Arwen and others discovered a new pathway responsible for sensing lysosomal stress when they knocked down different VATPase subunits in the worm (Li et al. 2022). This pathway appears to be independent of autophagy, mTOR and the TFEB biogenesis pathway (called HLH-30 in the worm). While it is not entirely clear how the signal is transmitted from the lysosome to nucleus, they do show that it converges on a specific transcription factor from the GATA family. One can speculate that VATPase knock-down leads to reduced acidification and proteolysis in the lysosome which somehow leads to nuclear GATA translocation. While superficially, this may not be the whole story since only specific VATPase subunits seem to be involved in triggering the LysR. Hopefully, once we figure out the players we will be able to use this knowledge to generate novel autophagy inducers to promote lifespan and health.
Scientific research — between madness and dedication
In this podcast we also talk about the working conditions of scientists and PhD students. Arwen mentioned that the conditions are quite favorable in the Netherlands and in the labs where she worked. However, we are also aware of horror stories like postdocs who were regularly “sleeping in the lab” (undisclosed German lab) or students “buying groceries” for their supervisor (somewhere in the Netherlands or Switzerland, presumably).

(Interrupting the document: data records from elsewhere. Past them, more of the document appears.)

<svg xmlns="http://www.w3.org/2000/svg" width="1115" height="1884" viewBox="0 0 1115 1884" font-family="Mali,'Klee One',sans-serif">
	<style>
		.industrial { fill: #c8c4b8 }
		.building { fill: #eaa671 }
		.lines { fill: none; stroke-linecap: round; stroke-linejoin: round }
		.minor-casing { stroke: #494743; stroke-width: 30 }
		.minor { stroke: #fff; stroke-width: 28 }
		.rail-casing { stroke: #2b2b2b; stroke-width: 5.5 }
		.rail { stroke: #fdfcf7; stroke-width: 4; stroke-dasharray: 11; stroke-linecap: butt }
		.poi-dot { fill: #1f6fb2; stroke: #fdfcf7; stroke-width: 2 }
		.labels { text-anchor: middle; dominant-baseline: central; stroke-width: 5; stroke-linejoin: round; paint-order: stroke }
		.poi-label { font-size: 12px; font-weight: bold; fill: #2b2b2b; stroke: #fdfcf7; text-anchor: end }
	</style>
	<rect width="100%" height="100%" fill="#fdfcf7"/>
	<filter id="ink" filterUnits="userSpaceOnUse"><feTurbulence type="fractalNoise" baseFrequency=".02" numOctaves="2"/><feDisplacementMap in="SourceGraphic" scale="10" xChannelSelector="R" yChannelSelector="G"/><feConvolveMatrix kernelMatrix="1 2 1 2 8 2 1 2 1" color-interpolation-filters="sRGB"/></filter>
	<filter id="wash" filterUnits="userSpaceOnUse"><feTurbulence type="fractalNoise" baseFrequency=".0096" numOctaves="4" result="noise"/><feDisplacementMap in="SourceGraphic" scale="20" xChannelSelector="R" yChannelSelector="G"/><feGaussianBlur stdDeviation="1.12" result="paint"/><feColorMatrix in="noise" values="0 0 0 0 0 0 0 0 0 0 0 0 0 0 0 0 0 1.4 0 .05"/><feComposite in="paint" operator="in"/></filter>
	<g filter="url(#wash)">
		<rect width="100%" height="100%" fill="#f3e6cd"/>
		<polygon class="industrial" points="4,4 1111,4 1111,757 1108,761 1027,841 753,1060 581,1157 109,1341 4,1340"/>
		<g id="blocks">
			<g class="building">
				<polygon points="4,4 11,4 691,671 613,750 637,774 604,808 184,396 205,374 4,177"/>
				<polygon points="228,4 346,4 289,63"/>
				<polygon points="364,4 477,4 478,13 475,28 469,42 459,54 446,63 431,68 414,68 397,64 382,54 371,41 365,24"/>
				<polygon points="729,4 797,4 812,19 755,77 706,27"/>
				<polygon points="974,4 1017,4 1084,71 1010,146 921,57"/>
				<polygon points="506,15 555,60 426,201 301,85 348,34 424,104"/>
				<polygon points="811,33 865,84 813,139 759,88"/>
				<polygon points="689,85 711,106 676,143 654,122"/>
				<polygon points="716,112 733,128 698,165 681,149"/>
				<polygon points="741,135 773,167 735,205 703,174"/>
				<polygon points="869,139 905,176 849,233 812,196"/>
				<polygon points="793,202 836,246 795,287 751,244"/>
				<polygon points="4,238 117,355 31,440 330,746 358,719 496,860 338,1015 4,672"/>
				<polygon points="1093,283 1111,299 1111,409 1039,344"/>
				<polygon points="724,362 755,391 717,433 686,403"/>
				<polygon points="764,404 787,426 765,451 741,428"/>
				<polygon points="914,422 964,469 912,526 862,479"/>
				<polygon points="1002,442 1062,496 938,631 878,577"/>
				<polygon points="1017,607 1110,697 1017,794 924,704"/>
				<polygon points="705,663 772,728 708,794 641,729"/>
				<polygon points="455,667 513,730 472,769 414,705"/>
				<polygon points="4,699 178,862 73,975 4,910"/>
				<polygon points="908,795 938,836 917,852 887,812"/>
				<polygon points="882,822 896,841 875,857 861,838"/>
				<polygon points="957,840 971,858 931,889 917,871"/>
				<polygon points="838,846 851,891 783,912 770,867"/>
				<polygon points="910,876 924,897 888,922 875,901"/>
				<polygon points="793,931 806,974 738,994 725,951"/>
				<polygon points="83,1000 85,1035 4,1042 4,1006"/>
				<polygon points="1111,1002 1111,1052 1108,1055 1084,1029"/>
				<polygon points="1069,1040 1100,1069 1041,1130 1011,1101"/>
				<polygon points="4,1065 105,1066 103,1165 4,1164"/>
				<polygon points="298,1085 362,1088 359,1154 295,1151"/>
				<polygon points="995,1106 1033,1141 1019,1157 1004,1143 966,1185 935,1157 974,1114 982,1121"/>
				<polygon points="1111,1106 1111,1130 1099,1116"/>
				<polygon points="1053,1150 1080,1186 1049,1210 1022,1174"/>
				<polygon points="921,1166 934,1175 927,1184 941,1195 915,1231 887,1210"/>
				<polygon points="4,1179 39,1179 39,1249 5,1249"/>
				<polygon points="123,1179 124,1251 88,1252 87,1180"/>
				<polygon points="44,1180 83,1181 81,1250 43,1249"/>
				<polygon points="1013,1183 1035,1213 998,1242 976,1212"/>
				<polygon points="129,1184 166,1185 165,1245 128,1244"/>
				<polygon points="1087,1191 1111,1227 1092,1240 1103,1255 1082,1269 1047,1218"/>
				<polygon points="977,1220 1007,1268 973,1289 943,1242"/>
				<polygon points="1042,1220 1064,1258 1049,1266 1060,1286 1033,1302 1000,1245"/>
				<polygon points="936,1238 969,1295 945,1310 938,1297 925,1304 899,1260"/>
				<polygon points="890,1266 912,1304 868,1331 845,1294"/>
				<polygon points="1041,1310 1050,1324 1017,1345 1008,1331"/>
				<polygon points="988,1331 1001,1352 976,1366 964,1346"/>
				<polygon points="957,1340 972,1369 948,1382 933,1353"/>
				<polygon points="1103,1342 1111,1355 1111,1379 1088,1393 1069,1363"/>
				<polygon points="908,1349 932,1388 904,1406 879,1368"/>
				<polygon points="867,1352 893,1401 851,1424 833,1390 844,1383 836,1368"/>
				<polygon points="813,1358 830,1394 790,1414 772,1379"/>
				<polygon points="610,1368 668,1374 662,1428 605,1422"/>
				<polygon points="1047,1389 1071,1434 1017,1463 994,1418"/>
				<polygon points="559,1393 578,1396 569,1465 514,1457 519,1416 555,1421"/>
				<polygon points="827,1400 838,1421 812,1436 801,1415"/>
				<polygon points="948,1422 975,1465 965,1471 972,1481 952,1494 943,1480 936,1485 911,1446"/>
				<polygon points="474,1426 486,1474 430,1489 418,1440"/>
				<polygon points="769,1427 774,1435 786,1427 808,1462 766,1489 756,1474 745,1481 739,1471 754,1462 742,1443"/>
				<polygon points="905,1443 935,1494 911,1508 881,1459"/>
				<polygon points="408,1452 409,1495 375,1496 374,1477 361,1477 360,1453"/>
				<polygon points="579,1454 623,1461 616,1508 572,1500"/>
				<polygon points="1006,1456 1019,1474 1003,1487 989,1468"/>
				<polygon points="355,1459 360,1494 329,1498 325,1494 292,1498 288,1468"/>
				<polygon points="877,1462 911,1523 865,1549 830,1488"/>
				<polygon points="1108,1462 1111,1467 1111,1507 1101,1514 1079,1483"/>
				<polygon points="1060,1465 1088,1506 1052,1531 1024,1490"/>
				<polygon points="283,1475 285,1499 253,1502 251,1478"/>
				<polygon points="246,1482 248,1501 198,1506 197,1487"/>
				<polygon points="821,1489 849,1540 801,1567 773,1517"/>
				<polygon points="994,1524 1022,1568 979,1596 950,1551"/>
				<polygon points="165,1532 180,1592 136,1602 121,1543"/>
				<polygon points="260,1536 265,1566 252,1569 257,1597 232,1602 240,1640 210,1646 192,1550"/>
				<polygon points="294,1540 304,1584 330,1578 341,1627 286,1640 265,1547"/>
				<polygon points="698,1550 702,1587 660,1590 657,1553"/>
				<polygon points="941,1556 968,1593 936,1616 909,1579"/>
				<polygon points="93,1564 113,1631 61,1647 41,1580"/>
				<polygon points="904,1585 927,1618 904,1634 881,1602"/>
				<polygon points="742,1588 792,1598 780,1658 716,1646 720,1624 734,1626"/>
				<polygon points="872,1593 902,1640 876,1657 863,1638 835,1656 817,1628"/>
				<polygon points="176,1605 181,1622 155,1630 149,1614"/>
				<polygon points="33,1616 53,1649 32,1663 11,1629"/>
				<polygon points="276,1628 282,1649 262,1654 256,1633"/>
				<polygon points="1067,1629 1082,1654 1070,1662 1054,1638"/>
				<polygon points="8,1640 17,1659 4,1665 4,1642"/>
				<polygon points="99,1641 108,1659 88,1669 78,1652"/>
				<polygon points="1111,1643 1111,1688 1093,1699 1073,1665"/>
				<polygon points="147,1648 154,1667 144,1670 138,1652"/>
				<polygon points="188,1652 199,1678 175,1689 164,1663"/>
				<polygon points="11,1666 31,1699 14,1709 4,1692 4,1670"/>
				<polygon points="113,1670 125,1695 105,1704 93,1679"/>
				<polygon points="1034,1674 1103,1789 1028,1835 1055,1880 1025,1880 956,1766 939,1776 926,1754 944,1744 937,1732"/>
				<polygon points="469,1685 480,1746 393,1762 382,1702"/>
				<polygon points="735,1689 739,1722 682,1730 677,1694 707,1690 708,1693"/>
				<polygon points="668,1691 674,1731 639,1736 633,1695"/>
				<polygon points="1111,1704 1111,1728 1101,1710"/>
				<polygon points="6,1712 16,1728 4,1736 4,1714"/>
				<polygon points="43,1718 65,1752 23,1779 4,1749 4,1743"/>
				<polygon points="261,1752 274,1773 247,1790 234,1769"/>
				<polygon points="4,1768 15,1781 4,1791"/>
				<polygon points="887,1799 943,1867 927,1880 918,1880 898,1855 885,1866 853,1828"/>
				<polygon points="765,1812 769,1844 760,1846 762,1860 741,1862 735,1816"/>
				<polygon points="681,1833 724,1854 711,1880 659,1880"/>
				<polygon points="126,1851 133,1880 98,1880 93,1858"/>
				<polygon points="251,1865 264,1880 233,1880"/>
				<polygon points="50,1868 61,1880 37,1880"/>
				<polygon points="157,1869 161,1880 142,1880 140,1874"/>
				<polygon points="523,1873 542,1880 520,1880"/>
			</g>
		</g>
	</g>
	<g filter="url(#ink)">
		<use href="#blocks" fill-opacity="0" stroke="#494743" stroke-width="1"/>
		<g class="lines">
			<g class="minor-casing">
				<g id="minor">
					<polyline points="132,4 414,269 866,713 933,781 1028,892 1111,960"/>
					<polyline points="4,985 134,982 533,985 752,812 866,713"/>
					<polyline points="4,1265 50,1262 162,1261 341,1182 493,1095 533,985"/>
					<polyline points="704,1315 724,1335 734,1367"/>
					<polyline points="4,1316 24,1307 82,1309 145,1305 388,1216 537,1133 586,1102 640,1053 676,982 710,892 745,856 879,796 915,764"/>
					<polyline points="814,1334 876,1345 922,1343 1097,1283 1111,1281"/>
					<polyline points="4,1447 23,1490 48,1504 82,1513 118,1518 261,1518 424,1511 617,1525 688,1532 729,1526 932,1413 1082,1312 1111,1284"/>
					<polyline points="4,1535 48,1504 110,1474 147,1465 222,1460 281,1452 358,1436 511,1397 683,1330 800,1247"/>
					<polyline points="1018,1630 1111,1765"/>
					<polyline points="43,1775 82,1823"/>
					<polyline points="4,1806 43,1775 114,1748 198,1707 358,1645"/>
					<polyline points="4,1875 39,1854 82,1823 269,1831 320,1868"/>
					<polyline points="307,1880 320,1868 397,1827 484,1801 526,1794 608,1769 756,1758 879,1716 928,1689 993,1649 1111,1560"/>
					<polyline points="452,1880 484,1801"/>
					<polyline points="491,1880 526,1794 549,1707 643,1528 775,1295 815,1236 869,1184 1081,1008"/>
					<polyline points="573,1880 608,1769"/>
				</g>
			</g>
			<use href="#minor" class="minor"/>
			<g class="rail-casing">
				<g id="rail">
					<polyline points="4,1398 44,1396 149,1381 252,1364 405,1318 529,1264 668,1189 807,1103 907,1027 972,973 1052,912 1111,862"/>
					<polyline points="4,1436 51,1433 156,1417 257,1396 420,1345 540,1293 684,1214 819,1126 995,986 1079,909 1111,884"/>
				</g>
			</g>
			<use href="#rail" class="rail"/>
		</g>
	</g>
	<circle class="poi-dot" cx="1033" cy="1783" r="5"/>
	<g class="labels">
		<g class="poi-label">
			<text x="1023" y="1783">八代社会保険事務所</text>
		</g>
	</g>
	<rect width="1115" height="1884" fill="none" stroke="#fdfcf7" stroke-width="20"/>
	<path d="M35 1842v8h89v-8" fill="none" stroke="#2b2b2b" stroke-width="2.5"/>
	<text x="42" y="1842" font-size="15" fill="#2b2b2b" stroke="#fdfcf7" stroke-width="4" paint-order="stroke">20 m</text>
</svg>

While we do both agree that passion is an important ingredient to a science career, (self-)exploitation should not be part of the deal. Sadly, these stories are more common than they should be. Grad school in the USA, for example, has the reputation of being very taxing. Here as told from the perspective of chemists:
Personally, I believe society should value scientists more than we currently do and pay significantly higher salaries. Whenever the pay is high, there is less exploitation of cheap labor and more automation of tedious labor.
However, not everything is bleak and we do not want to discourage anyone from pursuing a career in science. Conditions are improving and they are already quite good at certain institutions and in some countries. If you want to learn more which countries have a relaxed work culture and good pay, this podcast might be for you!
The host — brief bio
Kamil Pabis, MSc is an aging researcher and longevity advocate with several years of experience in the aging field that spans multiple countries. Among other projects, Kamil worked on long-lived dwarf mice in Austria, on mitochondrial disease and aging in the UK, and finally on the bioinformatics of aging in Germany and Singapore. Presently, he is involved in several projects related to science communication and translational aging research.
References and further reading
Derisbourg, Maxime J., et al. “Mutagenesis screen uncovers lifespan extension through integrated stress response inhibition without reduced mRNA translation.” Nature Communications 12.1 (2021): 1678.
Arwen Gao at ARDD2022: A lysosomal surveillance response (LySR) that extends healthspan
see also biorxiv: https://www.biorxiv.org/content/10.1101/2022.06.13.495962v1
Gao, Arwen W., et al. “Multi-omics analysis identifies essential regulators of mitochondrial stress response in two wild-type C. elegans strains.” Iscience 25.2 (2022): 103734.
Melber, Andrew, and Cole M. Haynes. “UPRmt regulation and output: a stress response mediated by mitochondrial-nuclear communication.” Cell research 28.3 (2018): 281–295.
Pakos‐Zebrucka, Karolina, et al. “The integrated stress response.” EMBO reports 17.10 (2016): 1374–1395.